_REQUIRED WORK:_
**1.** In the rotary drag bit patent text, what do the third segment cutters comprise according to claim 8?
**2.** Extend the rotary drag bit patent text beyond its final claim.

_TEXT BLOCK:_
---

US 5967247 A
A rotary drag bit including a gage design which facilitates steerability while preventing lateral displacement of the bit and attendant ledging of the borehole wall, and reams and conditions the borehole wall as the bit advances through the formation. The bit includes an elongated gage section comprised of a plurality of circumferentially spaced gage pads, each including mutually longitudinally displaced gage pad segments of varying lateral aggressiveness, or tendency to cut formation material under application of load. A leading gage pad segment extending from and closest to the bit face is somewhat aggressive, being provided with conventional PDC cutting elements, while an intermediate gage pad segment is devoid of cutters and may be characterized as a "slick" gage segment, acting as a bearing surface and limiting lateral displacement of the bit under pure side loads, and a trailing, tapered gage pad segment is somewhat aggressive, being provided with cutting elements to ream and condition the borehole wall.
1. A rotary drag bit, for drilling a subterranean formation, comprising:
a bit body extending along a longitudinally extending centerline, having a face and a structure secured thereto for connecting the rotary drag bit to a drill string;
a plurality of cutters disposed over the bit face to cut the formation between the longitudinally extending centerline and a shoulder area at a radially outermost periphery of the face;
a plurality of gage pads circumferentially disposed about the bit body, commencing at the shoulder area and extending longitudinally away from the face, at least some of the gage pads of the plurality of gage pads each including:
a first segment extending from the shoulder area radially outwardly and longitudinally away from the face, and bearing a plurality of cutters which, at a maximum radial extent, define a gage diameter for the bit;
a second segment longitudinally adjacent the first segment, the second segment being substantially devoid of exposed cutters and comprising a longitudinally-extending arcuate surface; and a third segment longitudinally adjacent the second segment and bearing a plurality of cutters.
2. The rotary drag bit of claim 1, wherein the face cutters are disposed on blades extending from the bit body over the face.
3. The rotary drag bit of claim 2, wherein the gage pads comprise extensions of the blades.
4. The rotary drag bit of claim 2, wherein the gage pads are circumferentially aligned with the blades.
5. The rotary drag bit of claim 1, wherein the face cutters comprise superabrasive cutters.
6. The rotary drag bit of claim 1, wherein the first and third segment cutters comprise superabrasive cutters.
7. The rotary drag bit of claim 1, wherein the first segment cutters comprise substantially disc-shaped PDC cutters, and the first segment PDC cutters defining the gage diameter of the bit include preformed flats thereon defining the gage diameter.
8. The rotary drag bit of claim 1, wherein the third segment cutters comprise natural diamonds, at least some of which third segment cutters are exposed.
9. The rotary drag bit of claim 1, wherein the third segment longitudinally tapers from a larger to a smaller radius from the longitudinal axis as it extends away from the bit face.

---

_RECORD SET:_
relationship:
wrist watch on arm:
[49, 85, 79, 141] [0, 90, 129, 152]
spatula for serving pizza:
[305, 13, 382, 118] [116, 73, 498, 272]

---

_ANSWERS TO THE TASKS:_
**1.** Natural diamonds.

**2.**
10. The rotary drag bit of claim 1, wherein at least some third segment cutters increase in exposure as the third segment extends longitudinally away from the bit face.
11. The rotary drag bit of claim 1, wherein a leading lateral edge of the second segment, taken in a direction of bit rotation, is rounded.
12. The rotary drag bit of claim 1, wherein the first, second and third segments of the at least some of the gage pads of the plurality of gage pads are sequentially longitudinally contiguous.
13. The rotary drag bit of claim 1, wherein the arcuate surface of the second segment defines a radius smaller than a radius defined by cutters of at least one of the first and third segments.
14. The rotary drag bit of claim 13, wherein the arcuate surface of the second segment is radially recessed with respect to the cutters of both the first and third segments.
15. The rotary drag bit of claim 1, wherein the arcuate surface of the second segment is substantially radially flush with an outermost radius defined by cutters of the first and third segments.
16. The rotary drill bit of claim 1, wherein third segment cutters longitudinally closest to the second segment are set substantially flush with a radially outer surface of the third segment.
17. The rotary drill bit of claim 1, wherein exposure in a radial direction of third segment cutters increases with longitudinal distance from the bit face.
18. The rotary drill bit of claim 1, wherein at least some of the third segment cutters define a radius substantially the same as the gage diameter of the bit.
19. The rotary drill bit of claim 1, wherein the second segment includes at least one element of a wear-resistant material comprising at least a portion of the arcuate surface thereof.
20. The rotary drill bit of claim 1, wherein the arcuate surface of the second segment is comprised at least in part of a wear-resistant material.
21. The rotary drill bit of claim 1, wherein the second segment is oriented and configured to limit lateral penetration of at least some first and third segment cutters into the subterranean formation.
Referring now to FIGS. 1 and 2, drill bit 10 of the present invention includes a bit body 12 topped by a threaded pin connection 14 for securing bit 10 to the end of a drill string. Flats 16 are employed for making up bit 10 to the end of the string. Usually, bit 10 will be made up to the output or drive shaft of a downhole motor, or to a shaft extending through a steerable assembly, if no motor is employed and the bit is rotated only by drill string rotation.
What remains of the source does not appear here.